Your answer is every line of the material below in which the string "более" occurs.

*** Opening DATA FOR THIS TASK ***

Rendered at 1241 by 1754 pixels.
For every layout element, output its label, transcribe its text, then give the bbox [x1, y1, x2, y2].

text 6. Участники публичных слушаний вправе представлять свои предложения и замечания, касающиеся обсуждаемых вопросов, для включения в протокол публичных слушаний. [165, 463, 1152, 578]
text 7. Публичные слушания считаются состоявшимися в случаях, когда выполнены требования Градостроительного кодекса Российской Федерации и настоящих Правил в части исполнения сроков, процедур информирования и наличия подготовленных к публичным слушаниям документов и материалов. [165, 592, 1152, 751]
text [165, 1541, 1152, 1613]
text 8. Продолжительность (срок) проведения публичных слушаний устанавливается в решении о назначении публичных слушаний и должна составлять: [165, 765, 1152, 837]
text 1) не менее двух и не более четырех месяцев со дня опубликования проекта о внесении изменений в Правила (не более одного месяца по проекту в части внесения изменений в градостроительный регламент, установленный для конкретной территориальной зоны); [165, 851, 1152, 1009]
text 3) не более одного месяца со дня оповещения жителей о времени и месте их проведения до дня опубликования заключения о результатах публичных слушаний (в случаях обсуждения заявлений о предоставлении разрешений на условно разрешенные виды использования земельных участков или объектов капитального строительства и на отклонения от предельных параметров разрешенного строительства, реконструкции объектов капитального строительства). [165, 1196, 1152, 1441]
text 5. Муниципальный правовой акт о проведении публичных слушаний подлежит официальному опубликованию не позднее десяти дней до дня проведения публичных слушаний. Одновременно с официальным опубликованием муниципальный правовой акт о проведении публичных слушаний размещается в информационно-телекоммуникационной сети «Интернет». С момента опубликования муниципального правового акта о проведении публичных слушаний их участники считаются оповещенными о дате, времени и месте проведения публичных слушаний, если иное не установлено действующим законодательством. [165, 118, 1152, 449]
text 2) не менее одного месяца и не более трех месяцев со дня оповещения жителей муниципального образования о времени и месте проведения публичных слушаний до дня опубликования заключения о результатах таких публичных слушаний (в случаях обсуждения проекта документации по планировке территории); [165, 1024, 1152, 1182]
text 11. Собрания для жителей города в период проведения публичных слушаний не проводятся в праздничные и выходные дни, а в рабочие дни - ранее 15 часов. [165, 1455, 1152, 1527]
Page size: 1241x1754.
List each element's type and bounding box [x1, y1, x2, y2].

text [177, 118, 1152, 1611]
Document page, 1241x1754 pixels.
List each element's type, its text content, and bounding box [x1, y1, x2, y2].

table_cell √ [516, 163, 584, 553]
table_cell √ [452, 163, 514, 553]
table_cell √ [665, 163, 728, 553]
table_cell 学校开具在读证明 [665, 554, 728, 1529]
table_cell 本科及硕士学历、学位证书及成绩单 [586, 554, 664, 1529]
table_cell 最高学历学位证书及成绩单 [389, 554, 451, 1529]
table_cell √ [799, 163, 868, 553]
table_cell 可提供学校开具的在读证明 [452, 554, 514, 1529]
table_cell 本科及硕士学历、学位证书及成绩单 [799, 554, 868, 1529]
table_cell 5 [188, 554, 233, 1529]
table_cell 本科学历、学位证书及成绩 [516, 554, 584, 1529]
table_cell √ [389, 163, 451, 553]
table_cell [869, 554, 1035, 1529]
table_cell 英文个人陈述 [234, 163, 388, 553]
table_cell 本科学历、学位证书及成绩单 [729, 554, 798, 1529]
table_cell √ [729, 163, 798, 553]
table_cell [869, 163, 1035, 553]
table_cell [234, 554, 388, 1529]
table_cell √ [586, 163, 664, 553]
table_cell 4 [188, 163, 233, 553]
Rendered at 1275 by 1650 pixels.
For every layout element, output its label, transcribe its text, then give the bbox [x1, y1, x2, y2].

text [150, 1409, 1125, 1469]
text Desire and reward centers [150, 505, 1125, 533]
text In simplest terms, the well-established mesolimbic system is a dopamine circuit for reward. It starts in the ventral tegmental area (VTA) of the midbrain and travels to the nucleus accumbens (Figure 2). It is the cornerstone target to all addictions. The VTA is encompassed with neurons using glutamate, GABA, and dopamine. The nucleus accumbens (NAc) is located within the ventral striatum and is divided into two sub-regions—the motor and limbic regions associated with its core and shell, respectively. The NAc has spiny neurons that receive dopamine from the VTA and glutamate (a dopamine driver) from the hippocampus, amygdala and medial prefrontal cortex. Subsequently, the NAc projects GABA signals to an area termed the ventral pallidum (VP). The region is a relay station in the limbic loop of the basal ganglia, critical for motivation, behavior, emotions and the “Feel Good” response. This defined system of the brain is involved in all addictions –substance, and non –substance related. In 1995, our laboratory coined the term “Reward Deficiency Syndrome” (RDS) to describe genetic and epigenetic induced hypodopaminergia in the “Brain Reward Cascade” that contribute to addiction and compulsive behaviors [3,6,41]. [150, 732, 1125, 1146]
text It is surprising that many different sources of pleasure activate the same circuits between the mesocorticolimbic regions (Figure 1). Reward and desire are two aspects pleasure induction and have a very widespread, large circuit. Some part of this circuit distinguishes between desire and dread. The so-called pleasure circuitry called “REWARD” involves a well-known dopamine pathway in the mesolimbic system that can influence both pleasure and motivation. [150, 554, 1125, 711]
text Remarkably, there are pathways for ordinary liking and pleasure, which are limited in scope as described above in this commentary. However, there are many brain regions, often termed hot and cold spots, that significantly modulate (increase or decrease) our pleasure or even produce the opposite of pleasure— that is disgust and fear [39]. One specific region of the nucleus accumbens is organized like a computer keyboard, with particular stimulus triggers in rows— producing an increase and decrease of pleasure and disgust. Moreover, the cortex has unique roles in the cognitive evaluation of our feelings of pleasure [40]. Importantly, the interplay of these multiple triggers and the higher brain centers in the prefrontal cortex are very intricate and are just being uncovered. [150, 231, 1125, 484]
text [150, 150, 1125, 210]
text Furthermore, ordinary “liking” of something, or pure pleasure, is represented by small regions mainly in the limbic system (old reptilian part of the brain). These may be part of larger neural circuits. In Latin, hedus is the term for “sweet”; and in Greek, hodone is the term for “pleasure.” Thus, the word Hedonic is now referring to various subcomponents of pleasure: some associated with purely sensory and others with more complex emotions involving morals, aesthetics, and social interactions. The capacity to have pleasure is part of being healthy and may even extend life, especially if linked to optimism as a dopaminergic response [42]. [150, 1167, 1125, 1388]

*** Closing DATA FOR THIS TASK ***

* _WRITTEN ANSWER_:
text 1) не менее двух и не более четырех месяцев со дня опубликования проекта о внесении изменений в Правила (не более одного месяца по проекту в части внесения изменений в градостроительный регламент, установленный для конкретной территориальной зоны); [165, 851, 1152, 1009]
text 3) не более одного месяца со дня оповещения жителей о времени и месте их проведения до дня опубликования заключения о результатах публичных слушаний (в случаях обсуждения заявлений о предоставлении разрешений на условно разрешенные виды использования земельных участков или объектов капитального строительства и на отклонения от предельных параметров разрешенного строительства, реконструкции объектов капитального строительства). [165, 1196, 1152, 1441]
text 2) не менее одного месяца и не более трех месяцев со дня оповещения жителей муниципального образования о времени и месте проведения публичных слушаний до дня опубликования заключения о результатах таких публичных слушаний (в случаях обсуждения проекта документации по планировке территории); [165, 1024, 1152, 1182]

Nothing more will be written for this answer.